Esse ar de tristeza é a sua identidade. A chave da porta da frente da alma. É como se uma bolha invisível tomasse conta e dissesse pra ele “você não pode e nem deve sair daqui”. É essa a realidade das noites com seu travesseiro. Descansa a cabeça, mas desatina a pensar. Bomba-relógio. Sou eu explodindo pro mundo ou o mundo que não cabe em mim? Ele se pergunta sobre isso todos os dias. Sobre quando essa agonia vai ter fim e alguma coisa vai indicar que a caminhada acabou. E sempre acaba chegando à conclusão de que o importante é a caminhada e que essa sensação não vai passar nunca. Como um bom amigo, essa melancolia estende a mão e o convida para um café. Não se deixa levar pelas modas das revistas, nem pelos anúncios na TV. É atemporal, do século passado, uma tremenda contradição. Se desenrola em tons pastéis e parece ser a única coisa que o entende. Que o atende. Que o entendia. Que o deixa ser.
Aquela fotografia de algum tempo atrás marca um auto-retrato de alguém que ele não conhece. O espelho diz uma coisa. As pessoas na rua dizem outra. O registro fotográfico denuncia um terceiro sujeito. Acho difícil mesmo é que um dos três, seja qual for o real, carregue em si essa força tão grande. Essa força que parece forca e sufoca o sorriso. Que faz doer sem precisar apelar para o tato. Que pede um berro e é silenciado pela falta de voz. Essa melancolia o alegra e dá algum sentido a ele. Ou, pelo menos, faz achar que tem algum sentido. Não sabe em que rua se perdeu. Em que rua o jovem garoto de barba grande e cabelos ao vento entregou sua rebeldia ao diabo e se fez sofredor. Ainda apostam que ele perdeu algo no caminho e se desesperou. Eu aposto na causa natural da vida. Ele é desses rapazes completamente insatisfeitos com a vida que tem e com a vida que pode ter. Mas tem sede de viver e de abraçar o mundo. E é justamente isso que faz doer.

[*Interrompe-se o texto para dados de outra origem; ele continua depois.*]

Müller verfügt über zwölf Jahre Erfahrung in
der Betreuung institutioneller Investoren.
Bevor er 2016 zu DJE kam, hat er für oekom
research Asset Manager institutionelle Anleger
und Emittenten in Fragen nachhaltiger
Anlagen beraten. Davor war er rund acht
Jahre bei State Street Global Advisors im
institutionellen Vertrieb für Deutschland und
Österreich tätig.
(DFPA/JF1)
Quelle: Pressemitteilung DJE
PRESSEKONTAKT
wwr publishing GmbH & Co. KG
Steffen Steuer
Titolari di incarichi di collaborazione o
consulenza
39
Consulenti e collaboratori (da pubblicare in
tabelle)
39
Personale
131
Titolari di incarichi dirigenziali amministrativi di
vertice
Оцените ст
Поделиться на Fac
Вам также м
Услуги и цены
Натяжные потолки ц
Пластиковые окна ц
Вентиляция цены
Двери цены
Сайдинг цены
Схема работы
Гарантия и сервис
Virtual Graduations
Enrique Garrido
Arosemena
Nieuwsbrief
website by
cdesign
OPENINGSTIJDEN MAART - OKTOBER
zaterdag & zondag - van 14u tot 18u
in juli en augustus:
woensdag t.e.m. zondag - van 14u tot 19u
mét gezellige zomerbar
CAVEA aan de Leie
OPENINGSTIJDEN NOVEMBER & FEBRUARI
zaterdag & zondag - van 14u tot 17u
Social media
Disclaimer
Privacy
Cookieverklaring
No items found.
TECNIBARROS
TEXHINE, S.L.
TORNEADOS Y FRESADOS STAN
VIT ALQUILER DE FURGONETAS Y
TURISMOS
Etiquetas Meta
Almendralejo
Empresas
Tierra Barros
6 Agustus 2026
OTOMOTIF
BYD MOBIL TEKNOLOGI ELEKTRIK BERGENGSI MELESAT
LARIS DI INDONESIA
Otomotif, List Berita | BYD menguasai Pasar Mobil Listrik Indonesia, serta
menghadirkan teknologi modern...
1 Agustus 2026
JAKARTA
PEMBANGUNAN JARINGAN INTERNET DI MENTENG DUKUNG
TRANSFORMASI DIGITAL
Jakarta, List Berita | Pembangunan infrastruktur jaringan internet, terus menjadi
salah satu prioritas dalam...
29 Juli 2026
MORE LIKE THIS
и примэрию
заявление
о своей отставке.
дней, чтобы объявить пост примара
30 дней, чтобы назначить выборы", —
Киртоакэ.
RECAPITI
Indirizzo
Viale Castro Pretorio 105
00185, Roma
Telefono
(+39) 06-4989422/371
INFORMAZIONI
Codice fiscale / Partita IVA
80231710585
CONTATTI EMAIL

E quantas vezes você já racionalizou o mundo? Já relativizou a existência como um simples ponto no meio do mapa. Já se perdeu nos Andes e se encontrou numa cidade qualquer a oeste do Pacífico. Já navegou por alguns mares e se perdeu em terras desconhecidas. É só fechar os olhos. Tudo deixa de ser e retorna ao ponto de partida. Se ninguém acender as luzes, quem é que vai saber para onde ir?
Não é nada. E nada. Nem ninguém.
Nenhum deles pode explicar essa angústia silenciosa de quem sofre sem razão. Nem a própria razão consegue desvendar os segredos desse cofre guardado no peito. Rasga a pele e traz para mais perto o que imagina que seja o motivo. Mas o velho amigo ainda está lá, com uma expressão triste e falseada no rosto. É como se ele soubesse que, no fim das contas, se questionar demais é admitir a tristeza. Ser feliz é se enganar. Fechar os olhos para o mundo, calar essa inquietação de quem procura algum destino e abrir o peito para jornada. A busca justifica a vida. E ainda sobra a esperança.
Mês que vem vai ser melhor. Talvez ele acorde e alguma revolução se faça no seu mundo. Talvez as cortinas acordem pintadas de outra cor e brote um motivo qualquer que o faça feliz. Talvez ele pare de questionar e comece a se responder. Talvez ele se explique e se resolva. Talvez ele deixe toda essa besteira pra lá. E você? A única certeza é de que alguma coisa um dia vai acontecer para mudar tudo isso. A única certeza. Ou a única esperança.